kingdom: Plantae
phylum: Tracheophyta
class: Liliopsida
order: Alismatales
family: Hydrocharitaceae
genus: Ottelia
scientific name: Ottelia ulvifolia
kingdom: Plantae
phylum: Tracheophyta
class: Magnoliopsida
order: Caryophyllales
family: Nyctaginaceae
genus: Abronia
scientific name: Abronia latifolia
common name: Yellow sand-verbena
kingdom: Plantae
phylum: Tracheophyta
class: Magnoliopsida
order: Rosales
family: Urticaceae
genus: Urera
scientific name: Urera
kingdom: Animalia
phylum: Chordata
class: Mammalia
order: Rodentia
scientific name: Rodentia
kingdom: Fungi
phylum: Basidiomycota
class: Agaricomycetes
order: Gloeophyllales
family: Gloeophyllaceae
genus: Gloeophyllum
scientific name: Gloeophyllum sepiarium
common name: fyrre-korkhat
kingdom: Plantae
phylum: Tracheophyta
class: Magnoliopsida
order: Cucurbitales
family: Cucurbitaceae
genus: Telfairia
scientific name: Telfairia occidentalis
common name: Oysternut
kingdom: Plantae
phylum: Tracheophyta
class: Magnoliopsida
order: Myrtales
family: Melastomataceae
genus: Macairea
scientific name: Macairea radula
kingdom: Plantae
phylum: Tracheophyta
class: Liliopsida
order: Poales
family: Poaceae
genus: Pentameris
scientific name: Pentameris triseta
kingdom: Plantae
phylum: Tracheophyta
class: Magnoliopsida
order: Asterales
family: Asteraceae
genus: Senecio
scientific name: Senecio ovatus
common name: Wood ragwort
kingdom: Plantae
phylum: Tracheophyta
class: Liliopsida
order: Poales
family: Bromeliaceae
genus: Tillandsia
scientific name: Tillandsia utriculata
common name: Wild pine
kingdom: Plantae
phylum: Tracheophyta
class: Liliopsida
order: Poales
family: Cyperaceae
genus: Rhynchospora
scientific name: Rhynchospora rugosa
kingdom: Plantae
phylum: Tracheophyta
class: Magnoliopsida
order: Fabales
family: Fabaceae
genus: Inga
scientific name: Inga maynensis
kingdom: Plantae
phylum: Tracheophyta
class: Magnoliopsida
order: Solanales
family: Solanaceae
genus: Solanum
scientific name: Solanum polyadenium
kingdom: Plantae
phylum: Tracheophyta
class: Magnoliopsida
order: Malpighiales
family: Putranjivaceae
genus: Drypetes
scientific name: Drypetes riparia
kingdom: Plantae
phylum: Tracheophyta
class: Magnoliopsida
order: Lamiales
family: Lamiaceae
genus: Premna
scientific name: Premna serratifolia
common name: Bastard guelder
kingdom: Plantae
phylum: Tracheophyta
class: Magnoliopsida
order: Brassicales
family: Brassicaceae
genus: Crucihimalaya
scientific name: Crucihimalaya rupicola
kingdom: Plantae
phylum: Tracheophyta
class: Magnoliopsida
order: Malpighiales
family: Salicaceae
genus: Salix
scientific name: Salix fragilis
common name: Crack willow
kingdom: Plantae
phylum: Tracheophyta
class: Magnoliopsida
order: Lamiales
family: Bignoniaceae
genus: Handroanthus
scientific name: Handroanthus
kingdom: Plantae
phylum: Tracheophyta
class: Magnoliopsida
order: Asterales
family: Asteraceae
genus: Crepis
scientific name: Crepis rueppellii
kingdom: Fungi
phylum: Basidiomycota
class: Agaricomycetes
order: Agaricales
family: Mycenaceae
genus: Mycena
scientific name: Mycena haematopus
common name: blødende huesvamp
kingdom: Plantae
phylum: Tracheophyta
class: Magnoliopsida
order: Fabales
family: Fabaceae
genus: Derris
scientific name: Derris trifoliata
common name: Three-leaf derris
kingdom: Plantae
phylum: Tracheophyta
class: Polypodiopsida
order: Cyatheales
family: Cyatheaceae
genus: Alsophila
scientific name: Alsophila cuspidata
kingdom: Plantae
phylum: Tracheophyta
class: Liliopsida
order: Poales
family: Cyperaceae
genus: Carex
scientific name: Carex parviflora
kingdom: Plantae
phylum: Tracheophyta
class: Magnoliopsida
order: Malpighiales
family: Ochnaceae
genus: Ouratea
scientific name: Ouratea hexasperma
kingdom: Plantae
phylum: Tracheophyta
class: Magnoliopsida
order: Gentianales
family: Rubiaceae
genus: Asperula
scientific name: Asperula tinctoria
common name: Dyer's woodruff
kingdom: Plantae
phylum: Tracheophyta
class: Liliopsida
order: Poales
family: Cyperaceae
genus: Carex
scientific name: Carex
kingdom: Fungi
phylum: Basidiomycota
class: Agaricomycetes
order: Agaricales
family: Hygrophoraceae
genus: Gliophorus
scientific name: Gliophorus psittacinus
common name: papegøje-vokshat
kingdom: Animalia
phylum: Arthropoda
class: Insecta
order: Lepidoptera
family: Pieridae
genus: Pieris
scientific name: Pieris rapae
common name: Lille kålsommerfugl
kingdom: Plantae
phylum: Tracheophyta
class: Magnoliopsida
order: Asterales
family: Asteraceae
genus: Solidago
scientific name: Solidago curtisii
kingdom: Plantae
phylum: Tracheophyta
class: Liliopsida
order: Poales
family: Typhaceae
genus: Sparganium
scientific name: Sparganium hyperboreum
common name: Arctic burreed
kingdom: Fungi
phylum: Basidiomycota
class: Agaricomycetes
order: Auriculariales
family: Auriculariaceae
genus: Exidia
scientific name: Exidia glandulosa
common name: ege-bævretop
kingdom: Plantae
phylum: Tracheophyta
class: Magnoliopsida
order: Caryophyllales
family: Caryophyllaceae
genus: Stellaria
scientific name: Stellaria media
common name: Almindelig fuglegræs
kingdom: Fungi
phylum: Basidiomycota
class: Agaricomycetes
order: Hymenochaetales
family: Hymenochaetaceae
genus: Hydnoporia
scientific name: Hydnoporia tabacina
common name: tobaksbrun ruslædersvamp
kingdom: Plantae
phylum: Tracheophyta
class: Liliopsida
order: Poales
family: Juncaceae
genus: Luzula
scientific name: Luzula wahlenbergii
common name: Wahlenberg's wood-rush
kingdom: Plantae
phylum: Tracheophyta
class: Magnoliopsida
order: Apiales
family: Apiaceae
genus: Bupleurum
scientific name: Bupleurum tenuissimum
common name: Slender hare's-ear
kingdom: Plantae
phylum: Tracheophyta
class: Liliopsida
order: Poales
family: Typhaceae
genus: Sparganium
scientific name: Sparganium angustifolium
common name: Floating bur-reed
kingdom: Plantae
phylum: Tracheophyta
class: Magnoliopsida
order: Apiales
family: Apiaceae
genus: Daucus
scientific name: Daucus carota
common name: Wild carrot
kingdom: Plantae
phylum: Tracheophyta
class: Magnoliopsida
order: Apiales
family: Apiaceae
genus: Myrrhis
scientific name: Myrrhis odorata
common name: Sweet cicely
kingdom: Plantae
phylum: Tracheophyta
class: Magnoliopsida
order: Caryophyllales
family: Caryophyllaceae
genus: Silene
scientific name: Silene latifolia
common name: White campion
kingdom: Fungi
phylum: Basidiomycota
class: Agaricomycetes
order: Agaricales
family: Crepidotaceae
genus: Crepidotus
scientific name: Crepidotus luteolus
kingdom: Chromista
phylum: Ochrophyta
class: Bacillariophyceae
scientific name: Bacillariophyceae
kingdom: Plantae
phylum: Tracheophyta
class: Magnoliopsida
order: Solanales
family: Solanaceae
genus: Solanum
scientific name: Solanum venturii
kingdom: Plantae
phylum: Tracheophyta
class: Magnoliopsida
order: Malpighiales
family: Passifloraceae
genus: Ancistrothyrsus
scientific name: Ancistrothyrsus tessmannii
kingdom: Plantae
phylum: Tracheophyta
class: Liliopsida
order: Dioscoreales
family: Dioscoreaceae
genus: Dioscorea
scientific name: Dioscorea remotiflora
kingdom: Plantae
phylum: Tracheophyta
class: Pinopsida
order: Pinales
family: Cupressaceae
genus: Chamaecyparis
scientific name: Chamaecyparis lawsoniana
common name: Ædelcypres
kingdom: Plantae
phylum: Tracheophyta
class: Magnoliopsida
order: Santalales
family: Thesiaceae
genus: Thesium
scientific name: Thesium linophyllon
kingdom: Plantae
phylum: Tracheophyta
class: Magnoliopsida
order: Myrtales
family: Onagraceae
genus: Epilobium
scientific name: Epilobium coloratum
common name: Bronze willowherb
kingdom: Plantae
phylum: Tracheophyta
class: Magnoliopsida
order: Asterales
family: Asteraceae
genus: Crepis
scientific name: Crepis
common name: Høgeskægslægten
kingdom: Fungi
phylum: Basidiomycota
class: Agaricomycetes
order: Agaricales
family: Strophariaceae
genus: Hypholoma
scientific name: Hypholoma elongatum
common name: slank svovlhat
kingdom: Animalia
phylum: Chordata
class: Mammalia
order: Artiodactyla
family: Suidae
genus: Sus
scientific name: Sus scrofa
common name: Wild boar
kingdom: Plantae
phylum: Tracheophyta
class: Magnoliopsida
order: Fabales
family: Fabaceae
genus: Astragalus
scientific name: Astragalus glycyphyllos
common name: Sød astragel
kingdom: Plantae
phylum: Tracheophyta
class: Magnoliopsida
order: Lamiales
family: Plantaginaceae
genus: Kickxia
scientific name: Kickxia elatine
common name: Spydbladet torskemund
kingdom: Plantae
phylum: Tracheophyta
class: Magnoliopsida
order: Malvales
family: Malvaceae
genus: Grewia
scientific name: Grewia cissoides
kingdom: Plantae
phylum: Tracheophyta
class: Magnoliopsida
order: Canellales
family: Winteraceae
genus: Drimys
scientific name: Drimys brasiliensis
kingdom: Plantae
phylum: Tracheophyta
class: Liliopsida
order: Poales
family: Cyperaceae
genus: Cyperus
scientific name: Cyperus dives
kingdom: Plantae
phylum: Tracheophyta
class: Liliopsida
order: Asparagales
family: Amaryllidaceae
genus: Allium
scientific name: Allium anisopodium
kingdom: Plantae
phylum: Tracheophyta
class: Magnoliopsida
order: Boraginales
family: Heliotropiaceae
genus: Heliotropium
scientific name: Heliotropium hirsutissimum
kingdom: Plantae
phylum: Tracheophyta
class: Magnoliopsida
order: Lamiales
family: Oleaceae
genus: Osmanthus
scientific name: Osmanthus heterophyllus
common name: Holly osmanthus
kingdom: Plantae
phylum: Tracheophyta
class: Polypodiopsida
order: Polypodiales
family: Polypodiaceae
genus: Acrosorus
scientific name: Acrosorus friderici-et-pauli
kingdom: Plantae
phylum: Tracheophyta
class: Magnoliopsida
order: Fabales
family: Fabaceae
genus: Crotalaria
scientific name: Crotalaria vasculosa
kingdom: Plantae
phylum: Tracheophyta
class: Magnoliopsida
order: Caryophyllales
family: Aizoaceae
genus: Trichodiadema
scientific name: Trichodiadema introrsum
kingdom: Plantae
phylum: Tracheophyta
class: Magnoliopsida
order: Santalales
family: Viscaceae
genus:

What you are asked to do
Reproduce word for word the lines above, from the first line of the records through the line containing "genus: Abronia".

The output
kingdom: Plantae
phylum: Tracheophyta
class: Liliopsida
order: Alismatales
family: Hydrocharitaceae
genus: Ottelia
scientific name: Ottelia ulvifolia
kingdom: Plantae
phylum: Tracheophyta
class: Magnoliopsida
order: Caryophyllales
family: Nyctaginaceae
genus: Abronia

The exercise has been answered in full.